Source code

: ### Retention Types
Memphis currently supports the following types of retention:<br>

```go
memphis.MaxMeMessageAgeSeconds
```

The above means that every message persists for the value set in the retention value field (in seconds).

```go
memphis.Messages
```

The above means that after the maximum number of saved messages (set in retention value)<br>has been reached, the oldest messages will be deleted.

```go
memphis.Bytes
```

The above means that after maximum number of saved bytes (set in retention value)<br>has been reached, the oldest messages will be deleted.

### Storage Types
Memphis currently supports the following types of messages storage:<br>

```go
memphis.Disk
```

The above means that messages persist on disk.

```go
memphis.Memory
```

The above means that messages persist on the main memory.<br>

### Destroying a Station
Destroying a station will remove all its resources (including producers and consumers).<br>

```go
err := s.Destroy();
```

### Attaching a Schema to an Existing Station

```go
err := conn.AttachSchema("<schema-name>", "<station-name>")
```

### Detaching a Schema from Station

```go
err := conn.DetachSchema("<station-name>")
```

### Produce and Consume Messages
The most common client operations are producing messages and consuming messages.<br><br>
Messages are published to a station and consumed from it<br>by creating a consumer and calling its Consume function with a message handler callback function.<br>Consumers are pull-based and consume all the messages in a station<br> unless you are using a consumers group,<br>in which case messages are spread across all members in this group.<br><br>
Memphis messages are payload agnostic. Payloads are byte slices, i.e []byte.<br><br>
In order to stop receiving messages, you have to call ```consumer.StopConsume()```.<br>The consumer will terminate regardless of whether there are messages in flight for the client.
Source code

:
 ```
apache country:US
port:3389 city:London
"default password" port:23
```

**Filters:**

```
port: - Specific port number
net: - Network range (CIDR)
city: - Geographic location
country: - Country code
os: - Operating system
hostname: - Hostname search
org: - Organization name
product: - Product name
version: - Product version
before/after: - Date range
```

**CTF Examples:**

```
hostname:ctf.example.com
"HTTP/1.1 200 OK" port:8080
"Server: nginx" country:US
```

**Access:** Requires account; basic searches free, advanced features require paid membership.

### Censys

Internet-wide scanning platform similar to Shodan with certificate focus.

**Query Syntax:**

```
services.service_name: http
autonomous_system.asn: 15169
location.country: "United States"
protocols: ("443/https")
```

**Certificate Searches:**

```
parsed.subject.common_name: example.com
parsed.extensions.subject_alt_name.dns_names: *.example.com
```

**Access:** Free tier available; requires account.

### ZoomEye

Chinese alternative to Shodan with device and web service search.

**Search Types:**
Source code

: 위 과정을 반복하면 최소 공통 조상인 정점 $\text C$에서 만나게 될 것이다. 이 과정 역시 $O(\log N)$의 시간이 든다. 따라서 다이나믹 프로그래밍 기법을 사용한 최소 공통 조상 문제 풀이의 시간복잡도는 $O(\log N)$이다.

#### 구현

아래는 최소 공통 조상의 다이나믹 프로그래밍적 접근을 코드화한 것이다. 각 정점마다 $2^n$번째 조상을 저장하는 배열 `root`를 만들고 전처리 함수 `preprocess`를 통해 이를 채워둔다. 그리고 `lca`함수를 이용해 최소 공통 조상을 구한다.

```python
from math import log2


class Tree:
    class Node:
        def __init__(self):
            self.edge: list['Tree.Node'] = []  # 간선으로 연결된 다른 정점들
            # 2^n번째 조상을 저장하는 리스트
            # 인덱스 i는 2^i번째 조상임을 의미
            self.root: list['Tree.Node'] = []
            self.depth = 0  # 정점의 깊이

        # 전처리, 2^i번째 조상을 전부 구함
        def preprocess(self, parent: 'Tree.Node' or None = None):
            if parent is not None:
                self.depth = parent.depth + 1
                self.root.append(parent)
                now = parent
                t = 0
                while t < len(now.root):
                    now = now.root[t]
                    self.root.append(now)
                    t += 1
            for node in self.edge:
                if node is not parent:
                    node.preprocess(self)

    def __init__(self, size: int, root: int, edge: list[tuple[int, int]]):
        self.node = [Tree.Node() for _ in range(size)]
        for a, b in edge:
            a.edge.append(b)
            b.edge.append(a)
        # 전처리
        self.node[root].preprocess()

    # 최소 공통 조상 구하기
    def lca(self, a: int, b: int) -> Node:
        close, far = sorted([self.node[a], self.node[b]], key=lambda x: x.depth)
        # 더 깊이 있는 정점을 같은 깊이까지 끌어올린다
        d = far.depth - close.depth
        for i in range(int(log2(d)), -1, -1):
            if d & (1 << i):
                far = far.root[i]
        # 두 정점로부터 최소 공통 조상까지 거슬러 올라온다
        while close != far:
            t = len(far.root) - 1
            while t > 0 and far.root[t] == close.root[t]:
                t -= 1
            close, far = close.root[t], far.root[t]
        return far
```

══════════════════════════════

### [Try it]
Copy out the data above word for word, starting at its first line and ending with the line that contains "The most common".

### [Output of the exercise]
Source code

: ### Retention Types
Memphis currently supports the following types of retention:<br>

```go
memphis.MaxMeMessageAgeSeconds
```

The above means that every message persists for the value set in the retention value field (in seconds).

```go
memphis.Messages
```

The above means that after the maximum number of saved messages (set in retention value)<br>has been reached, the oldest messages will be deleted.

```go
memphis.Bytes
```

The above means that after maximum number of saved bytes (set in retention value)<br>has been reached, the oldest messages will be deleted.

### Storage Types
Memphis currently supports the following types of messages storage:<br>

```go
memphis.Disk
```

The above means that messages persist on disk.

```go
memphis.Memory
```

The above means that messages persist on the main memory.<br>

### Destroying a Station
Destroying a station will remove all its resources (including producers and consumers).<br>

```go
err := s.Destroy();
```

### Attaching a Schema to an Existing Station

```go
err := conn.AttachSchema("<schema-name>", "<station-name>")
```

### Detaching a Schema from Station

```go
err := conn.DetachSchema("<station-name>")
```

### Produce and Consume Messages
The most common client operations are producing messages and consuming messages.<br><br>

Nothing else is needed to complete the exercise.